Hoop’s AI Session Analyzer runs every command and query through your chosen LLM before execution. Three risk levels. Three policy actions. The dangerous ones never reach the database.
Hoop is an open-source gateway that sits between engineers, AI agents, and infrastructure. The AI Session Analyzer is a runtime risk classifier that judges every command flowing through Hoop. Each input is sent to your configured LLM (OpenAI, Anthropic, Azure OpenAI, or any custom provider), classified as Low, Medium, or High risk, and matched against the policy you defined for that connection. The dangerous ones can be blocked before they ever reach production.
Why it matters. The same AI agents you’ve handed a database connection to can now write SQL, shell scripts, and infrastructure changes faster than any human reviewer. Static rules (regex, denylists, command parsers) miss intent. The Session Analyzer reads intent because it asks an LLM to.
What is the AI Session Analyzer?
A runtime classifier embedded in Hoop’s audit pipeline. When a user or agent runs a command through any Hoop connection, the input is intercepted on the SessionOpen packet, sent to your configured AI provider, and classified into one of three risk levels via tool calls. Your per-connection rule decides what happens at each level.
Three actions are available per risk level: allow, require approval, or block execution outright. The result (risk level, title, explanation, action taken) is persisted on the session record, fully auditable.
How does it classify risk?
The model is given a system prompt and forced to call exactly one of three tools:
- LowRiskAISessionAnalyzer — non-destructive, scoped, low operational/security impact
- MediumRiskAISessionAnalyzer — could cause performance issues, service disruption, sensitive exposure, or risky-but-not-clearly-destructive changes
- HighRiskAISessionAnalyzer — destructive, irreversible, escalates privileges, exfiltrates data, disables defenses, or resembles exploit/persistence behavior
The tool call returns a short title and explanation. That output is what your audit log shows, what your reviewers see, and what your team learns from.
The “AI calls a tool” pattern is deliberate. Free-text classification is unreliable; tool selection is structured, testable, and auditable.
How is this different from regex-based command filtering?
Most access management platforms ship a denylist of dangerous commands or a regex filter against the query string. That approach has a known failure mode: any command not in the list passes. DROP TABLE users is blocked. WITH t AS (SELECT * FROM users) DELETE FROM t WHERE 1=1 is not.
The Session Analyzer reads intent. The model classifies what the command is trying to do, not what it literally says. A subquery wrapping a delete still gets flagged as High risk, because the model understands the operation. A SELECT against a sensitive table can be flagged Medium because the model sees the table name. Static rules cannot do either.
How does it integrate with approvals?
The Medium-risk action can be set to “require approval.” When that happens, the Session Analyzer’s risk title and explanation are attached to the approval request. Your reviewer doesn’t just see the command — they see why an LLM thinks it’s risky. Reviews are decided faster because the reasoning is already there.

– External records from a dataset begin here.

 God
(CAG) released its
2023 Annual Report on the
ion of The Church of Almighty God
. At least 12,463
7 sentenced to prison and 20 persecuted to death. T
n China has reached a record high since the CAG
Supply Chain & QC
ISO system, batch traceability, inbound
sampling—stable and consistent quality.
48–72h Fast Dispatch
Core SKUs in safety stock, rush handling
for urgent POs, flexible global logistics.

This means the Session Analyzer is not just a gate. It is a triage layer that pre-explains the decision your humans need to make.
What ships in v1
- Provider configuration at /api/ai/session-analyzer/providers. One provider per organization. Supports OpenAI, Anthropic, Azure OpenAI, and any OpenAI-compatible custom endpoint.

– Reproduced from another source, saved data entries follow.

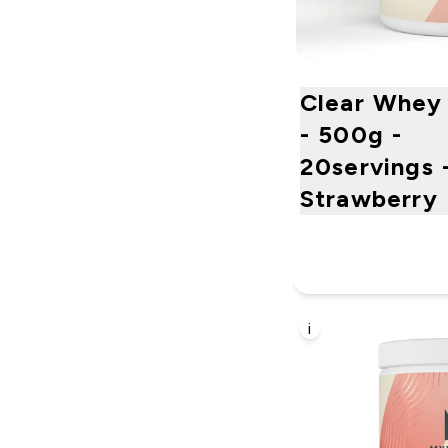
Clear Whey 
- 500g -
20servings 
Strawberry 
i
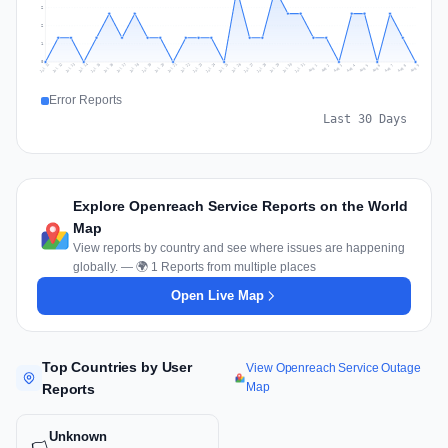
2
2
1
0
Jul 18
Jul 21
Jul 24
Jul 11
Jul 27
Jul 14
Jul 17
Jul 30
Jul 20
Jul 23
Jul 26
Jul 13
Jul 16
Jul 29
Jul 19
Jul 22
Jul 25
Jul 12
Jul 15
Jul 28
Jul 31
Aug 4
Aug 7
Aug 3
Aug 6
Aug 9
Aug 2
Aug 5
Aug 8
Aug 1
Error Reports
Last 30 Days
Explore Openreach Service Reports on the World
Map
View reports by country and see where issues are happening
globally. — 🌍 1 Reports from multiple places
Open Live Map
Top Countries by User
View Openreach Service Outage
Map
Reports
Unknown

- Per-connection rules at /api/ai/session-analyzer/rules. Each rule maps to one or more connections and specifies the action for each risk level (allow, approve, block).
- Runtime hook in the audit pipeline. Every exec command on a configured connection is analyzed before execution. Blocked sessions exit cleanly with a clear error.
- Persistence on session records. Every session gets an ai_analysis field with risk level, title, explanation, and the action taken. Visible in the session list, the session detail view, and the audit export.
- Analytics events. hoop-session-ai-analysis-rule-created, hoop-session-ai-analysis-provider-updated, and per-session usage data so you can measure adoption.